The demands on revenue are many and various, and among the items of ordinary expenditure may be mentioned first of all the sums required for supporting, either wholly or partially, a large number of priests residing both in Lhasa and in the provinces, the former alone numbering about twenty-five thousand. The outlay on account of building temples and religious ceremonies is not small, but that on account of salaries paid to the officials of the Central Government appears to be less. A Premier draws the yearly salary of about six hundred koku or four thousand bushels of wheat, the stipend being generally paid in this grain. The first Lord of the Treasury draws three hundred and sixty koku. What is very interesting about these salaries is that the State functionaries very often relinquish the right of receiving their salaries, and leave them unclaimed. My host, who continued to hold for ten years the post of the Minister of Finance, had persistently refrained during that long period from claiming what was his due. When I marvelled at this strange act of disinterestedness on his part, he replied that his own estate supplied what he wanted and so he did not wish to give trouble to the Grand Lama’s Exchequer. And he further informed me that most of his colleagues who were men of means generally omitted to claim their salaries wholly or in part, though there were some who punctually received the money to which they were entitled by right. Not that even those who showed themselves so disinterested in the matter of official stipends are above corruption, for I heard that some of the Ministers who declined their salaries did not scruple to receive or even to exact bribes. In justice to them I may add that bribery is a universal vice in Tibet, and is not regarded in so serious a light there as in more enlightened countries. My host was a gentleman of strict integrity and morals, but he used to accept presents offered out of respect to him.

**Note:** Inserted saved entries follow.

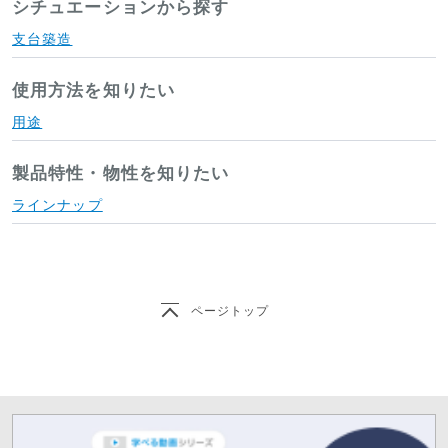
シチュエーションから探す
支台築造
使用方法を知りたい
用途
製品特性・物性を知りたい
ラインナップ
ページトップ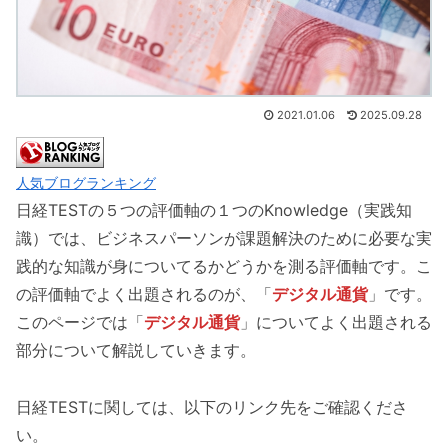
2021.01.06
2025.09.28
人気ブログランキング
日経TESTの５つの評価軸の１つのKnowledge（実践知
識）では、ビジネスパーソンが課題解決のために必要な実
践的な知識が身についてるかどうかを測る評価軸です。こ
の評価軸でよく出題されるのが、「
デジタル通貨
」です。
このページでは「
デジタル通貨
」についてよく出題される
部分について解説していきます。
日経TESTに関しては、以下のリンク先をご確認くださ
い。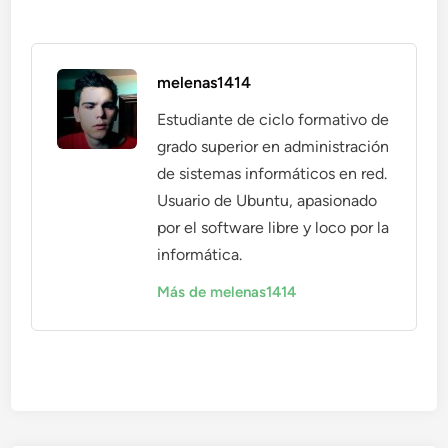
melenas1414
Estudiante de ciclo formativo de
grado superior en administración
de sistemas informáticos en red.
Usuario de Ubuntu, apasionado
por el software libre y loco por la
informática.
Más de melenas1414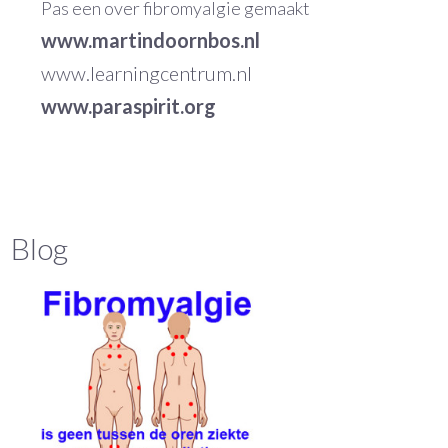
‌Pas een over fibromyalgie gemaakt
www.martindoornbos.nl
www.learningcentrum.nl
www.paraspirit.org
Blog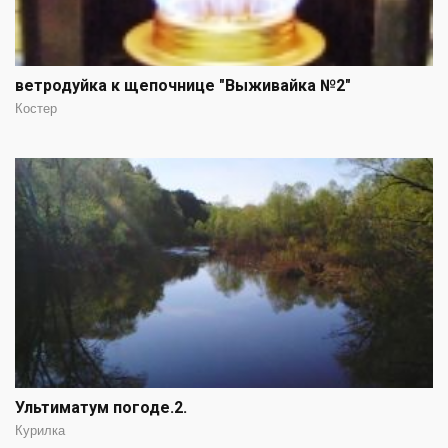
ветродуйка к щепочнице "Выживайка №2"
Костер
Ультиматум погоде.2.
Курилка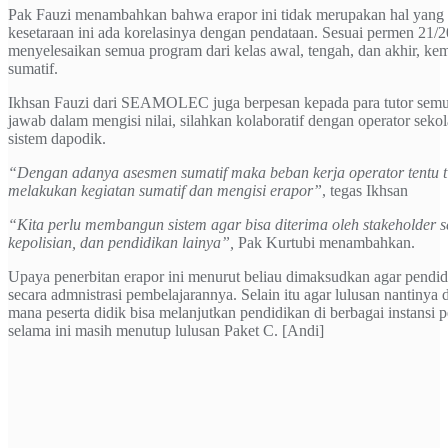
Pak Fauzi menambahkan bahwa erapor ini tidak merupakan hal yang w
kesetaraan ini ada korelasinya dengan pendataan. Sesuai permen 21/20
menyelesaikan semua program dari kelas awal, tengah, dan akhir, k
sumatif.
Ikhsan Fauzi dari SEAMOLEC juga berpesan kepada para tutor semu
jawab dalam mengisi nilai, silahkan kolaboratif dengan operator seko
sistem dapodik.
“Dengan adanya asesmen sumatif maka beban kerja operator tentu tid
melakukan kegiatan sumatif dan mengisi erapor”
, tegas Ikhsan
“Kita perlu membangun sistem agar bisa diterima oleh stakeholder s
kepolisian, dan pendidikan lainya”,
Pak Kurtubi menambahkan.
Upaya penerbitan erapor ini menurut beliau dimaksudkan agar pendidi
secara admnistrasi pembelajarannya. Selain itu agar lulusan nantinya 
mana peserta didik bisa melanjutkan pendidikan di berbagai instansi
selama ini masih menutup lulusan Paket C. [Andi]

The clerical and lay high functionaries, each numbering one hundred and sixty-five, attend to the various affairs of State. They are sometimes appointed as Governors of provinces, while at other times they are sent on judicial business. In such cases appointments are never given to clerical or lay officials only, but both are invariably appointed as associates, and in equal number, one each or two, or sometimes four. The Judicial Commissioners were formerly often guilty of injustice and open to the charge of judging cases, not according to their real deserts, but according to the amount of bribes offered. They are no longer so now, thanks to the vigilance and energy of the present Dalai Lama who, whenever such a case of wrong-doing comes to his ears, does not hesitate to confiscate the property of the offending parties and to deprive them of their rank. Sometimes when a case of grave moment occurs it is submitted to the personal judgment of the Grand Lama himself.

The Grand Lama is therefore placed in a highly anomalous position, for while he is the dispenser of benevolence and the supreme head of a religion preaching mercy and forbearance, he is obliged to pass judgment and to sentence persons to exile or even to capital punishment. As head of a religion he is positively forbidden by its teachings to pass a decree of that nature, whether that decree is justifiable in the worldly sense or not. But the Grand Lama does issue decrees of this irreligious description. He is not, however, a political chief, inasmuch as he faithfully adheres to the rules of mortification enforced by his religion; he has no wife, for instance, nor does he drink intoxicating liquor. His position is really highly anomalous.

And yet all the priests in Tibet take from the Grand Lama the holy vow of discipline; I myself was advised by my Tibetan friends to pass that ceremony, but my religious scruples stood in the way, so I did not follow the advice. However I was initiated by the Grand Lama in the ‘Hidden Teaching,’ for this ceremony had nothing to do with my religious convictions.

The Grand Lama himself being placed in this false position, all the priests under him are naturally open to a similar charge. They are partly priests and partly men of the world, and sometimes it is hardly possible to distinguish them from ordinary laymen. For instance, the Tibetan priests, as I have mentioned elsewhere, undertake farming or business, while the young rowdies among them attend to the work of ordinary soldiers. The only things that distinctly distinguish the priests from laymen are that the former shave their hair and wear priestly robes, and the latter do not; that is all. I am compelled to say that Lamaism has fallen, and that it has assumed a form quite contrary to that to which its great reformer Je Tsong-kha-pa elevated it, and I am sincerely sorry for this degeneration. I shall next describe the education and the caste system in Tibet.

[CHAPTER LXIII.]
Education and Castes.

Education is not widely diffused in Tibet. In the neighborhood of Shigatze children are taught comparatively well the three subjects of writing, arithmetic and reading, but in other places no provision exists for teaching children, except at monasteries, so that the boys and girls of ordinary people are generally left uneducated, especially the latter.